Solange pożegnała akuszerkę, nie podnosząc więcej kwestji przyjazdu męża domniemanego.
W tydzień później, w chwili, gdy układała się do snu Gabrjela, uczuła pierwsze bóle, zapowiadające bliskie rozwiązanie. Solange pobiegła czemprędzej po akuszerkę. Na szczęście zastała ją w domu. Po rozmowie z chorą i dokładnem opatrzeniem, odeszła mówiąc:
— Dziecko nie przyjdzie na świat, jak jutro około południa. Położę się więc, a do dnia stawię się tu.
Odprowadziła ją Solange kawałek drogi, potem pobiegła pędem do furtki.

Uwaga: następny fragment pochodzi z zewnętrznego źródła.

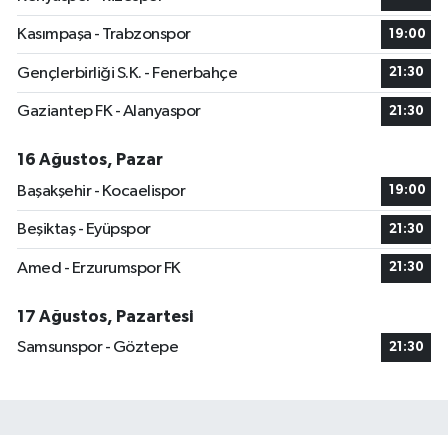
Kasımpaşa - Trabzonspor
19:00
Gençlerbirliği S.K. - Fenerbahçe
21:30
Gaziantep FK - Alanyaspor
21:30
16 Ağustos, Pazar
Başakşehir - Kocaelispor
19:00
Beşiktaş - Eyüpspor
21:30
Amed - Erzurumspor FK
21:30
17 Ağustos, Pazartesi
Samsunspor - Göztepe
21:30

Blaireau czekał tam już na nią. Opowiedziała mu, co zawyrokowała na odchodnem akuszerka.
— Jeżeli to nastąpi aż jutro — mruknął — nie mam tu co robić. Wracam więc do Paryża. Nie będę mógł widzieć się z tobą jutro, aż po nocy.
Pamiętasz wszystko, com ci polecił?
— Pamiętam. Jutro mam się stawić z dzieckiem nad brzegiem Sekwany.
— Doskonale. Doglądnę tymczasem naszej sprawy, aby nie utknąć na jakiej przeszkodzie niespodziewanej, w ostatniej chwili.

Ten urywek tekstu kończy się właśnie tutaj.